Strength training may be as important as aerobic exercise for a longer life
While aerobic exercise has long taken the lead in physical activity guidelines, researchers are finding that biceps curls and bench presses might be equally important for health and longevity.
Strength training — exercise that increases muscle strength by making muscles work against a weight or force (such as gravity) — was added to the 2010 Global Recommendations on Physical Activity for Health.
In a recent meta-analysis combining 16 studies and data from over 1.5 million subjects, muscle-strengthening activities were associated with almost a 20 percent lower risk of cardiovascular disease, cancer, diabetes, lung cancer and all-cause mortality.
"Strength training confers a host of health benefits independent of aerobic exercise," said Daniel J. McDonough, a researcher at the University of Minnesota's School of Public Health and co-author of a large study that looked at the effect of aerobic and muscle-strengthening exercise on mortality. Adding some muscle also improves physical fitness and bone mineral density and reduces the risk of musculoskeletal injury.
Running, swimming, playing soccer and other aerobic exercise do a lot for the cardiovascular system — our heart and blood vessels — but they don't do much for overall muscle mass or strength.
Perhaps most important for health, studies have found that strength training improves the body's response to insulin and, therefore, leads to better control of blood sugar after meals — which means a reduced risk of diabetes or insulin resistance, conditions that can harm the heart and cardiovascular system by thickening the heart wall and increasing arterial plaque formation.
Also, emerging evidence shows contracting skeletal muscles produce myokines, which are small strings of amino acids existing between muscles and the rest of the body that can help regulate various metabolic processes conducive to better cardiometabolic health, McDonough says. German researchers last spring reported that "by stimulating the skeletal muscle in a certain way, we can make use of this cross talk and improve health."
Because aging and inactivity tend to reduce muscle mass, resistance training is even more crucial for older adults as it helps slow the natural loss of muscle mass with age, McDonough says. Reducing muscle loss with advanced age is crucial to maintaining independence and helping older adults stay active. This also lowers the risk of chronic disease from disability and inactivity.
Strength training appears to have positive effects on brain health and function, perhaps decreasing the risk of dementia and Alzheimer's disease, experts say.
Michael Valenzuela is a researcher at the University of New South Wales and one of the leaders of a study that looked at the effect of resistance exercise on cognitive function and brain structure in 100 subjects with mild cognitive impairment. He found that strength training appeared to protect areas of the brain, specifically the hippocampus, normally targeted by Alzheimer's.

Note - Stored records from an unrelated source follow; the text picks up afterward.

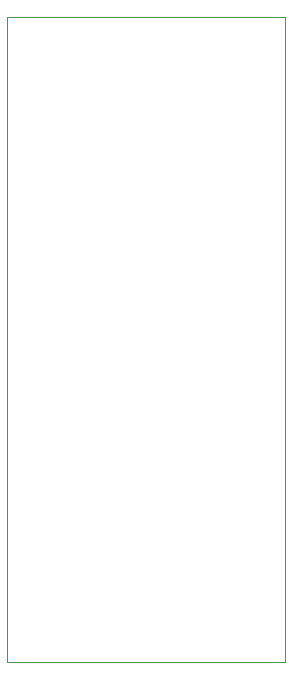
<source format=gbr>
G04 #@! TF.GenerationSoftware,KiCad,Pcbnew,(5.1.2)-2*
G04 #@! TF.CreationDate,2019-07-26T21:10:16-04:00*
G04 #@! TF.ProjectId,CABR_Schematic,43414252-5f53-4636-9865-6d617469632e,rev?*
G04 #@! TF.SameCoordinates,Original*
G04 #@! TF.FileFunction,Profile,NP*
%FSLAX46Y46*%
G04 Gerber Fmt 4.6, Leading zero omitted, Abs format (unit mm)*
G04 Created by KiCad (PCBNEW (5.1.2)-2) date 2019-07-26 21:10:16*
%MOMM*%
%LPD*%
G04 APERTURE LIST*
%ADD10C,0.050000*%
G04 APERTURE END LIST*
D10*
X160655000Y-114300000D02*
X160655000Y-112395000D01*
X137160000Y-114300000D02*
X160655000Y-114300000D01*
X137160000Y-112395000D02*
X137160000Y-114300000D01*
X137160000Y-59690000D02*
X137160000Y-63500000D01*
X160655000Y-59690000D02*
X137160000Y-59690000D01*
X160655000Y-63500000D02*
X160655000Y-59690000D01*
X160655000Y-112395000D02*
X160655000Y-63500000D01*
X137160000Y-63500000D02*
X137160000Y-112395000D01*
M02*

</source>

That may give strength training a potential role in prevention of the disease, Valenzuela says. "We also found these changes mediated better general cognitive performance in those older people that did the training, so it was not just an incidental finding," he says.
A 2022 study in JAMA Network Open based on the Canadian Longitudinal Study on Aging found that the presence of low muscle mass was associated with faster future cognitive function decline in adults at least 65 years old. The researchers theorized that greater muscle mass may result in more physical activity and cardiorespiratory fitness, which leads to more blood flow to the brain.
So how much strength training is enough?
The federal Physical Activity Guidelines for Americans recommends two or more strength-training sessions each week. Ideally, the sessions should include four to six different exercises that use as many muscle groups as possible (legs, hips, back, abdomen, chest, shoulders and arms). For each exercise, complete 10 to 12 repetitions two to three times.
"We found that just 1-3 hours per week of moderate exercise — brisk walking and/or vigorous aerobic exercise such as [high intensity interval training] training — and just 1-2 times per week of strength exercise substantially reduced the risk of death by all-causes," McDonough says.
Given that walking to the bus or store counts, most people should be able to get in 60 minutes a week of aerobic exercise, McDonough says. And the two sessions of strength training doesn't have to be at the gym, he adds. They can be with any form of resistance, such as gravity, hand weights, resistance bands, or even water bottles or cans from the cupboard, or hefting grocery bags.
So cardio or weights or both? If you’re looking to live longer, doing both is your best bet, experts say.
"We consistently found that the greatest health benefits, whether it was reduced risk of death or chronic diseases or improvement in risk factors like blood pressure or cholesterol, were seen among people who performed both types of exercise rather than one or the other," said Angelique Brellenthin, an assistant professor of kinesiology at Iowa State University and co-author of a recent review article titled "Aerobic or Muscle-Strengthening Exercise: Which is Better for Health?"
The review found that while aerobic and muscle-strengthening exercise independently reduced the risk of death by all causes, people who hit the cardio and the weights realized the largest benefit, including an approximately 40 percent reduced risk of all-cause mortality and 50 percent reduced risk of cardiovascular disease mortality.